子阑稍微停顿了一会儿,像是要故意观察穆天琪的神情一样。
穆天琪静静地听,倒是品出了其中的一些道理来。
子阑这一份宠辱不惊的恬静,从某种程度上来说,倒是带了让人安心的秉性。
更何况,如果细细想去,子阑的话倒不是没有道理。
现在轻举妄动反而打草惊蛇,南宫敏玉和他的关系稍微有所缓和,如今却为了将东西相送的事情闹得不开心,这也太过奇怪了,到时被外面的人看出疑惑来,反而要花更多的心思去遮掩。
而且,昨天的蜜语之后,按照南宫敏玉这样的性格,说不定又是大小姐的性子起来了,想要试探自己的反应呢,这会子怕是已经得意忘形,自己再怎么火急火燎的,岂不是正中下怀么?
只是这尊墨玉也确确实实会产生极寒凉的药性,梁千洛为了周全南宫敏玉的面子,必定会摆在显眼的地方,到时候,岂不是真的要折损梁千洛和她的孩子么。
子阑似乎是已经明白了穆天琪心中的顾虑,稍稍想了片刻后说道:“四少爷可是在烦忧那害人的毒性?”
穆天琪深深地叹了一口气,道:“你既然知道,何必还要多此一问呢。
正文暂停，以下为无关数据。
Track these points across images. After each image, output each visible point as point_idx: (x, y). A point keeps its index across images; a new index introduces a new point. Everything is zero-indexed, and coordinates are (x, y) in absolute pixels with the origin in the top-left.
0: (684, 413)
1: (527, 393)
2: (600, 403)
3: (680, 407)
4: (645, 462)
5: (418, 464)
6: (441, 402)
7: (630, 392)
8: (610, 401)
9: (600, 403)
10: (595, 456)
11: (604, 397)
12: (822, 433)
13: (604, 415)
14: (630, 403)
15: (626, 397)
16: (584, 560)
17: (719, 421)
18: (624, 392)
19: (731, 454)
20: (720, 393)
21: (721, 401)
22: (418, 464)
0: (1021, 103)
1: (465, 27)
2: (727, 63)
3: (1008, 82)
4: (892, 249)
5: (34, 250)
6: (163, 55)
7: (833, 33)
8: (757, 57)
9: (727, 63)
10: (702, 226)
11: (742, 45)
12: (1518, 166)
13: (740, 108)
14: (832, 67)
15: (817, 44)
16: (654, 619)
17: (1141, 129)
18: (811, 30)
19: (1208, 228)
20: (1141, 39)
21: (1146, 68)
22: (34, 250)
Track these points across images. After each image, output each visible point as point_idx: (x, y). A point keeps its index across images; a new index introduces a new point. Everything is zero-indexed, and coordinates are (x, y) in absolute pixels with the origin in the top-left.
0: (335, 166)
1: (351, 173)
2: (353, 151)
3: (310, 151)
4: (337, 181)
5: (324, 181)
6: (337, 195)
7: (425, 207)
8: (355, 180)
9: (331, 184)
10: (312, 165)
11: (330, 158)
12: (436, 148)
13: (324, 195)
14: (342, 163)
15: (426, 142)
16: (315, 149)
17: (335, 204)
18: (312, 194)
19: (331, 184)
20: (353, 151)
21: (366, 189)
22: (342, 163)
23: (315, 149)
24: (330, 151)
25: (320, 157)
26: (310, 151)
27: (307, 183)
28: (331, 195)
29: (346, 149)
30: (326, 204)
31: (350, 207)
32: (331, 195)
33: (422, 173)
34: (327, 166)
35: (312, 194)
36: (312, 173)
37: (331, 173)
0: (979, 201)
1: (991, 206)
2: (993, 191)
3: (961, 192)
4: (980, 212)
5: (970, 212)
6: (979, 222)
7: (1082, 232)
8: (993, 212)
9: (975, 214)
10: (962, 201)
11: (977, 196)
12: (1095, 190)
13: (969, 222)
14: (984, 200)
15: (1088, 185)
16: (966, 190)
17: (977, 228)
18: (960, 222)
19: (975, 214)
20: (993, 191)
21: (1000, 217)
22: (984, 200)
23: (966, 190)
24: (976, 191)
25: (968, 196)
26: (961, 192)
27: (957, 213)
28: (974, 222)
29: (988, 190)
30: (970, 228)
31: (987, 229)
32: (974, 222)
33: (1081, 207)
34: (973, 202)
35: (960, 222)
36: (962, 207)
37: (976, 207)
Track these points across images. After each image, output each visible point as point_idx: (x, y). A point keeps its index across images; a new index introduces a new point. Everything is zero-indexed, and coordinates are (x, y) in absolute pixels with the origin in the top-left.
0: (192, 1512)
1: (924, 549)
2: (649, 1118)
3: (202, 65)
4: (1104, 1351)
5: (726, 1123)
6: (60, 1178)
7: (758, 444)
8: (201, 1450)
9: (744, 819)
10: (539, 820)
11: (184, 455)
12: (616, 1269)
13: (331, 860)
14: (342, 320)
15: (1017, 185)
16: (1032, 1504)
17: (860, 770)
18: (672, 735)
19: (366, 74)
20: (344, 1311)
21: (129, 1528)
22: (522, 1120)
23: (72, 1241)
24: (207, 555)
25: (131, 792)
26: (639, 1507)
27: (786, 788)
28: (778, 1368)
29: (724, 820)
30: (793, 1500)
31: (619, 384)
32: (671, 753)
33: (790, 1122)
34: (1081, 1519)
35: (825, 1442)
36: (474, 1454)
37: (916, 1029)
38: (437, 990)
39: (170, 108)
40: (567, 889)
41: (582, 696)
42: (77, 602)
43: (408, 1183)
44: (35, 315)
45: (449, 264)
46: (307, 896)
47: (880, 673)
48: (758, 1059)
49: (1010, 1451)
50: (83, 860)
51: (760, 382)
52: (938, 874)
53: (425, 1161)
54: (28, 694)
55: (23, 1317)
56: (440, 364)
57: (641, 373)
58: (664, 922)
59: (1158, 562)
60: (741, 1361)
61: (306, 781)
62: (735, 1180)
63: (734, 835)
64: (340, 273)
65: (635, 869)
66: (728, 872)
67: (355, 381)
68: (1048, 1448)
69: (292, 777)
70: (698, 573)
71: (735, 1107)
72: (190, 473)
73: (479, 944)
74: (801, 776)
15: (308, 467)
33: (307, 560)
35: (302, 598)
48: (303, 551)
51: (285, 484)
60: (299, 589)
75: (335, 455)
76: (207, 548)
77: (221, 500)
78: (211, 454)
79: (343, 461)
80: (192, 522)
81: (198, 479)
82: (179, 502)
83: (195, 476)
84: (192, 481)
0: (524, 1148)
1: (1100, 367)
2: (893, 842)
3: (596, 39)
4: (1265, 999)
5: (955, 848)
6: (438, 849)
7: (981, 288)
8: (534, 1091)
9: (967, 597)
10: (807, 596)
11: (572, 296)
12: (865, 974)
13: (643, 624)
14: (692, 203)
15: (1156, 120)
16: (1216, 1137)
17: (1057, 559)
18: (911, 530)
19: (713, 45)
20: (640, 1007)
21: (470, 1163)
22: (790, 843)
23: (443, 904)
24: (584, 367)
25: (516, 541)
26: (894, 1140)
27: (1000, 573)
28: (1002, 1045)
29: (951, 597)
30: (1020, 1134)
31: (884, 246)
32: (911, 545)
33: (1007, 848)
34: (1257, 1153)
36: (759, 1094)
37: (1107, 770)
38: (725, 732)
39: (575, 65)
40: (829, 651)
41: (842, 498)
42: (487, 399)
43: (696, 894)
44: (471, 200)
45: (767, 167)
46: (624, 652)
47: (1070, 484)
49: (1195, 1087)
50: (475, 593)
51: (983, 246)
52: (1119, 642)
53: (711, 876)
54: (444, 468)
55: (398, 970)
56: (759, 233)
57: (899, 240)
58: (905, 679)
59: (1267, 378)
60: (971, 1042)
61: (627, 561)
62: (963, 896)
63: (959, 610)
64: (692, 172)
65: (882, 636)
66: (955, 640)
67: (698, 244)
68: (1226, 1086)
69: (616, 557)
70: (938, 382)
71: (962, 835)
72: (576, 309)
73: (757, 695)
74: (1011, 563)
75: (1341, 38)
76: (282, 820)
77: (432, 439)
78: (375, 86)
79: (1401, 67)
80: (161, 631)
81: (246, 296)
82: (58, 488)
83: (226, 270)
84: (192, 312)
”
子阑听了,只微微地颔首,说道:“四少爷的担忧自然成立,您对两位夫人都有浓厚的爱意,不管是对谁不利,都等于是剜去了了心头的肉,可是您想过什么,若是能将灾厄嫁祸到旁人的身上,也许福兮祸兮?”
穆天琪听了,微微地蹙起了眉头,但是不得不承认,子阑说出了自己心里头最深的那句话。